● TASK GOAL:
Please list every line below that contains the string "övcsat".

(DATA EXTRACTS Opens)

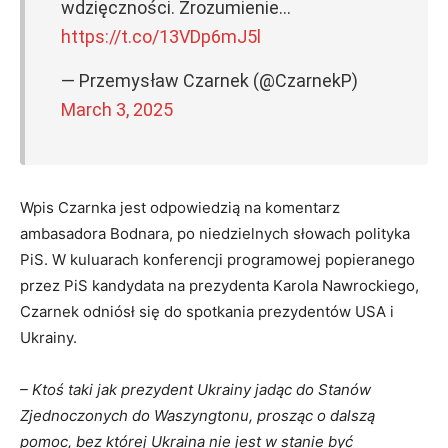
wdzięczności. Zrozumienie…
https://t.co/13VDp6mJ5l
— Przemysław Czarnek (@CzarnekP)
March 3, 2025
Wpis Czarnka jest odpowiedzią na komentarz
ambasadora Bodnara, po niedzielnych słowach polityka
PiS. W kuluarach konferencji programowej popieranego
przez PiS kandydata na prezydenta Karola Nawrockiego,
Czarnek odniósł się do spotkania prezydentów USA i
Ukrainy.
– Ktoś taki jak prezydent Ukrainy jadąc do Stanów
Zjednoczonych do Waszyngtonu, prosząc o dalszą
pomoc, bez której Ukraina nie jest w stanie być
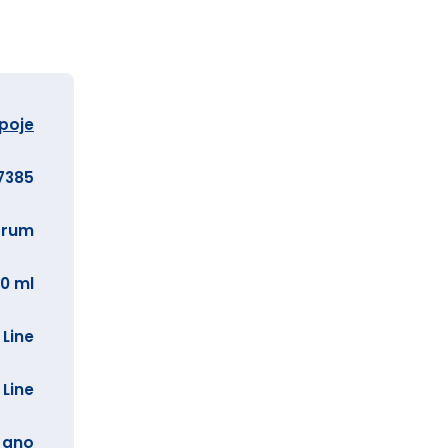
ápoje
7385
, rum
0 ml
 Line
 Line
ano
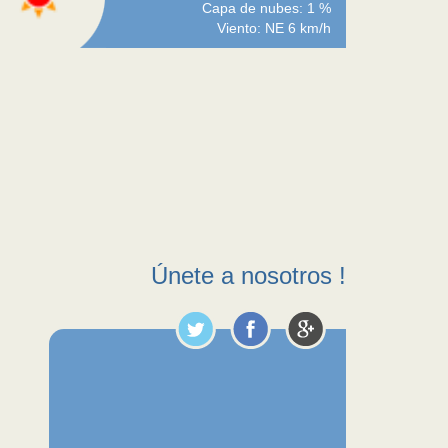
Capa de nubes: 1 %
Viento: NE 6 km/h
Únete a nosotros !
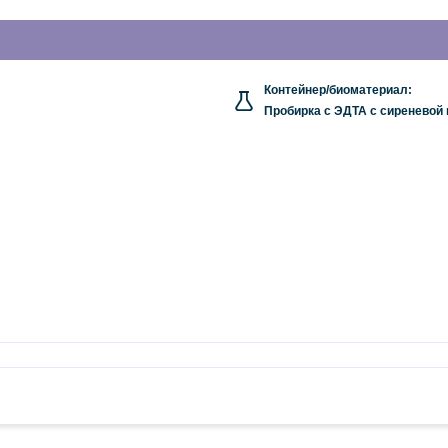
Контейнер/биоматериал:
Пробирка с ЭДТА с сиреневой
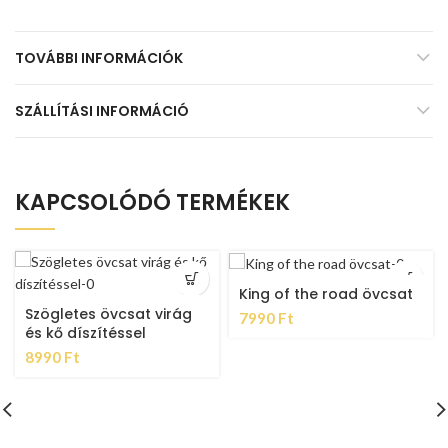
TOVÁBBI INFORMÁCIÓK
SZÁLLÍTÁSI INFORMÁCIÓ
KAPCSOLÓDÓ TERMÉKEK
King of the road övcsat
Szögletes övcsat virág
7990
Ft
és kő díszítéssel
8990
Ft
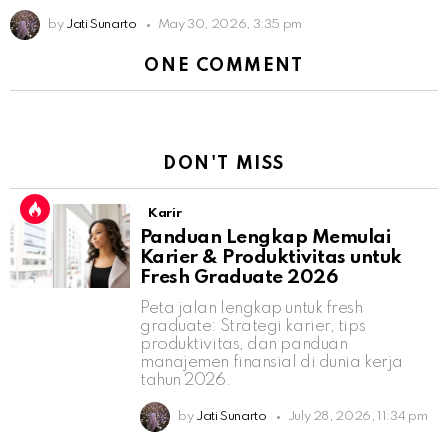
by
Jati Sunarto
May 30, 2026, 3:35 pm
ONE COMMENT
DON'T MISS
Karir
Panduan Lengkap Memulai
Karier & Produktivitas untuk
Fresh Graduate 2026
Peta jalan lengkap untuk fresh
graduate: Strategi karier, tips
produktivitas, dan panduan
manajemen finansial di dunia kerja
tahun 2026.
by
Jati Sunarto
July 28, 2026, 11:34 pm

(DATA EXTRACTS Closes)

● TASK ANSWER:
King of the road övcsat
Szögletes övcsat virág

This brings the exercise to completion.